FET07
Title: Innovative methods for the passive and active control of flow and heat transfer for gas turbine
blade cooling
Contact:
Dr. Abdessalem Bouferrouk Abdessalem.Bouferrouk@uwe.ac.uk
Professor Yufeng Yao Yufeng.Yao@uwe.ac.uk
Project:
Modern gas turbine engines can operate at high temperatures close to 1700°C in order to improve
thermal efficiency and power output. The issue is, however, as the turbine inlet temperature
increases, there is a corresponding increase in the amount of heat transferred to the turbine blades.
As operating temperature is far above the melting point of existing materials, therefore, the blades
must be cooled to ensure safe operation. The blades are usually cooled by bleed air which is
extracted from the compressor of the engine. Various blade cooling techniques have been
developed over the years, e.g. rib turbulators, pin fins, dimpled surfaces, surfaces with arrays of
protrusions, swirl chambers, and surface roughness. However, given the complexity of the problem
(unsteady aerodynamics, mixed heat transfer modes), there remain open questions on the
effectiveness of various parameters that can influence the cooling process.

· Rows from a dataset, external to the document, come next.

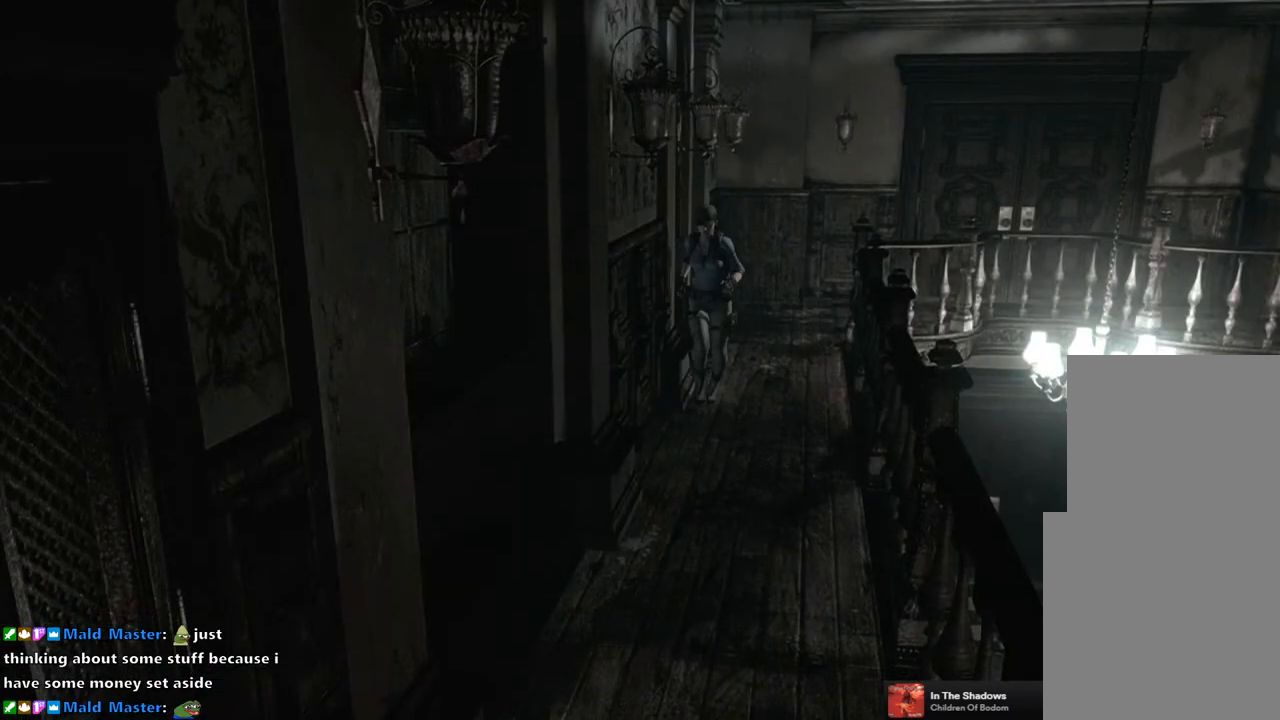
{"buttons": ["SQUARE", "DPAD_UP"], "left_stick": "center", "right_stick": "center", "events": []}
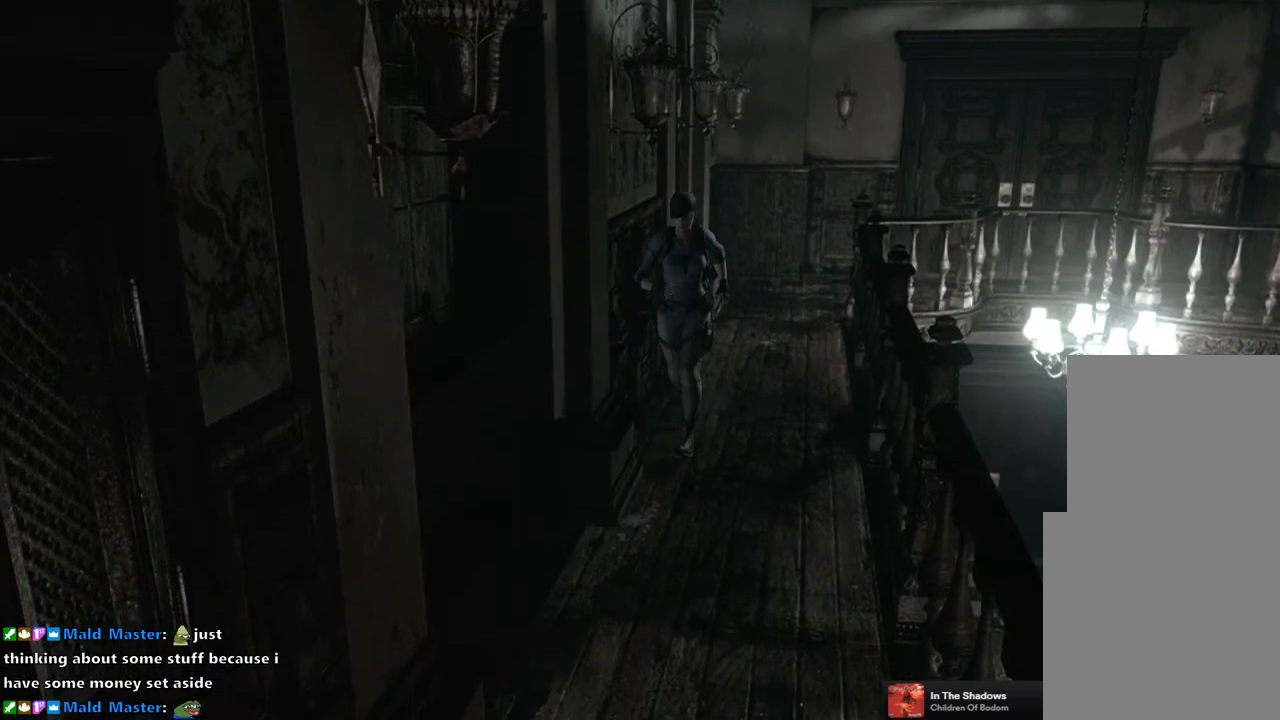
{"buttons": ["SQUARE", "DPAD_UP"], "left_stick": "center", "right_stick": "center", "events": []}
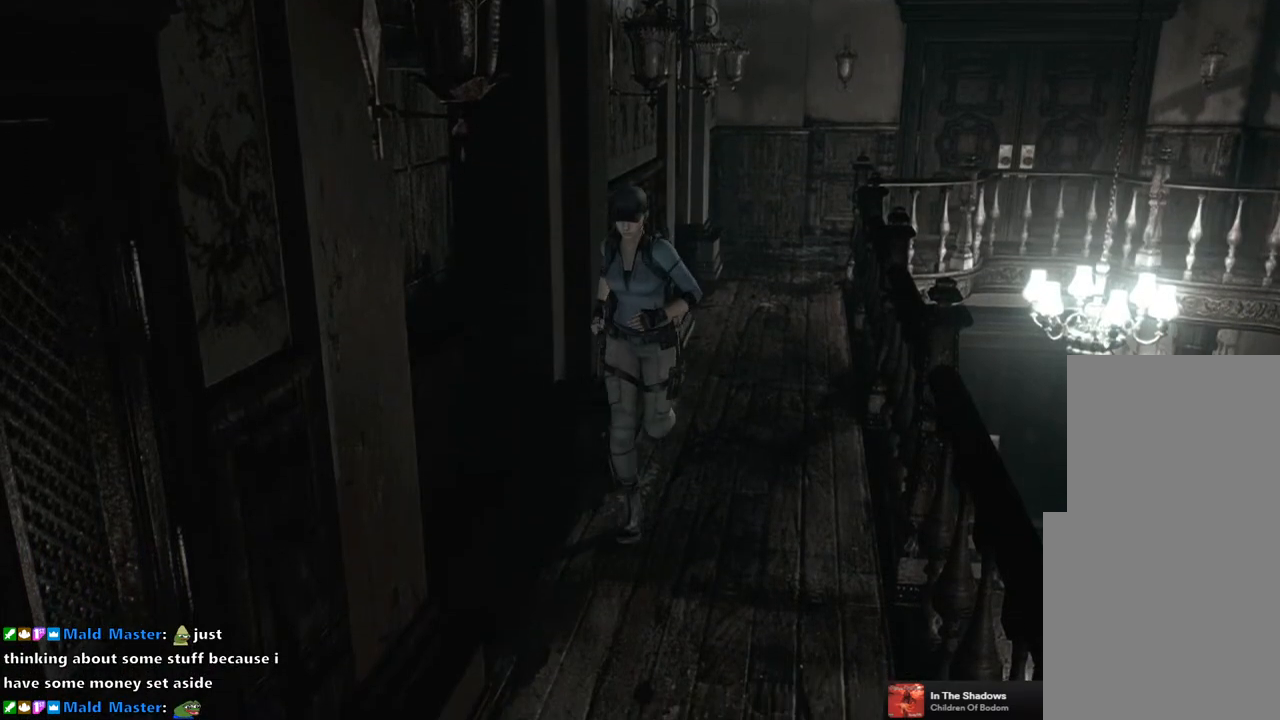
{"buttons": ["SQUARE", "DPAD_UP"], "left_stick": "center", "right_stick": "center", "events": []}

The aim of this project is to develop innovative cooling techniques based on passive and active
control methods which can increase gas turbine outputs and efficiencies, maintain the integrity of
the blades, and achieve minimum energy expenditure and plant capital costs. Key technologies to
investigate are passive cooling (internal and external to the blades) and active flow control using for
e.g. pulsed cooling jets. It is thus proposed to undertake numerical and experimental studies by
applying modern Computational Fluid Dynamics (CFD) and Computational Heat Transfer (CHT)
methods. The challenge is then how to combine CFD and CHT to simulate realistic flows at usually
high Reynolds numbers with passive and active flow control (using cooling jets). The expected
benefits are not only for aircraft applications but also for standalone gas turbine power plants used
for large scale electricity generation. Operating at higher temperatures via cooling reduce harmful
emissions, helping to create more sustainable energy conversion systems.